## [ASSIGNMENT]
Rewrite the stretch from the first line through the line containing "sponsorowane", putting "Compact Line" wherever "Slim Line" appears and leaving everything else unchanged.

## [EXTRACTED MATERIAL]
====================
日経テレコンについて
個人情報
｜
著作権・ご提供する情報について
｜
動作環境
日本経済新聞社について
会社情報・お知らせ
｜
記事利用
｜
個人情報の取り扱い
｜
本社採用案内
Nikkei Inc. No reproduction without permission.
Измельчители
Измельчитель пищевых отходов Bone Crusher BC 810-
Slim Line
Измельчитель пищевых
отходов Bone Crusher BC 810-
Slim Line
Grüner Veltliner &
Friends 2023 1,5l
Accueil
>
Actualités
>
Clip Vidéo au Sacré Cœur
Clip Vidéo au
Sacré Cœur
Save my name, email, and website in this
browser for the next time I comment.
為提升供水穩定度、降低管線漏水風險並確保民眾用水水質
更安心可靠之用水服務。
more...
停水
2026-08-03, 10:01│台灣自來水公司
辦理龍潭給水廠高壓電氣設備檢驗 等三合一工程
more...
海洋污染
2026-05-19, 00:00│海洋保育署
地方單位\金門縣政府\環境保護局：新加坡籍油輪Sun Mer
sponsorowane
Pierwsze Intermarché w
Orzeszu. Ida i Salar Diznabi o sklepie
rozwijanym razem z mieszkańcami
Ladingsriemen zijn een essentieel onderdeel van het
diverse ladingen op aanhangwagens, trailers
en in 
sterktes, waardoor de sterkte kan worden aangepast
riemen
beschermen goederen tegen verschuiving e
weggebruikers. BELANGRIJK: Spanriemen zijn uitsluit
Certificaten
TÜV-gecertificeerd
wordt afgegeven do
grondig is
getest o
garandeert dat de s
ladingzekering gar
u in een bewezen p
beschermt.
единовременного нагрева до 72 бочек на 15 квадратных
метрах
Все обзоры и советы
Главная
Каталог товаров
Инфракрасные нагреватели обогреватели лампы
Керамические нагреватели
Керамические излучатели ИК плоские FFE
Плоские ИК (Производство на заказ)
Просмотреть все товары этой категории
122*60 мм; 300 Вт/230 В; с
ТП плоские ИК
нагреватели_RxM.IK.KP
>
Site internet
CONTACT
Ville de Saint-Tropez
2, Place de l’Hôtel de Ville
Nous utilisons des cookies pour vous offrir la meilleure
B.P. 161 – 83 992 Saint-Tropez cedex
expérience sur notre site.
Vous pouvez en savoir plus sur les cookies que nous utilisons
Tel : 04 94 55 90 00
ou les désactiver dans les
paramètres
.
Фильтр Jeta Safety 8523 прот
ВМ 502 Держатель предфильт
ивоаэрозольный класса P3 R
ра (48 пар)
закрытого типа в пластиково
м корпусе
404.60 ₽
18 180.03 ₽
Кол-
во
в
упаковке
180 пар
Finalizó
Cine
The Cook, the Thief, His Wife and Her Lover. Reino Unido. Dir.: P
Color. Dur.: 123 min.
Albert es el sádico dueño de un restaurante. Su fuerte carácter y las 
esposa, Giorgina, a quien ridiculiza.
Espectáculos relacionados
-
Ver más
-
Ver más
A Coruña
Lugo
====================
## [ANSWER TO THIS PROBLEM]
日経テレコンについて
個人情報
｜
著作権・ご提供する情報について
｜
動作環境
日本経済新聞社について
会社情報・お知らせ
｜
記事利用
｜
個人情報の取り扱い
｜
本社採用案内
Nikkei Inc. No reproduction without permission.
Измельчители
Измельчитель пищевых отходов Bone Crusher BC 810-
Compact Line
Измельчитель пищевых
отходов Bone Crusher BC 810-
Compact Line
Grüner Veltliner &
Friends 2023 1,5l
Accueil
>
Actualités
>
Clip Vidéo au Sacré Cœur
Clip Vidéo au
Sacré Cœur
Save my name, email, and website in this
browser for the next time I comment.
為提升供水穩定度、降低管線漏水風險並確保民眾用水水質
更安心可靠之用水服務。
more...
停水
2026-08-03, 10:01│台灣自來水公司
辦理龍潭給水廠高壓電氣設備檢驗 等三合一工程
more...
海洋污染
2026-05-19, 00:00│海洋保育署
地方單位\金門縣政府\環境保護局：新加坡籍油輪Sun Mer
sponsorowane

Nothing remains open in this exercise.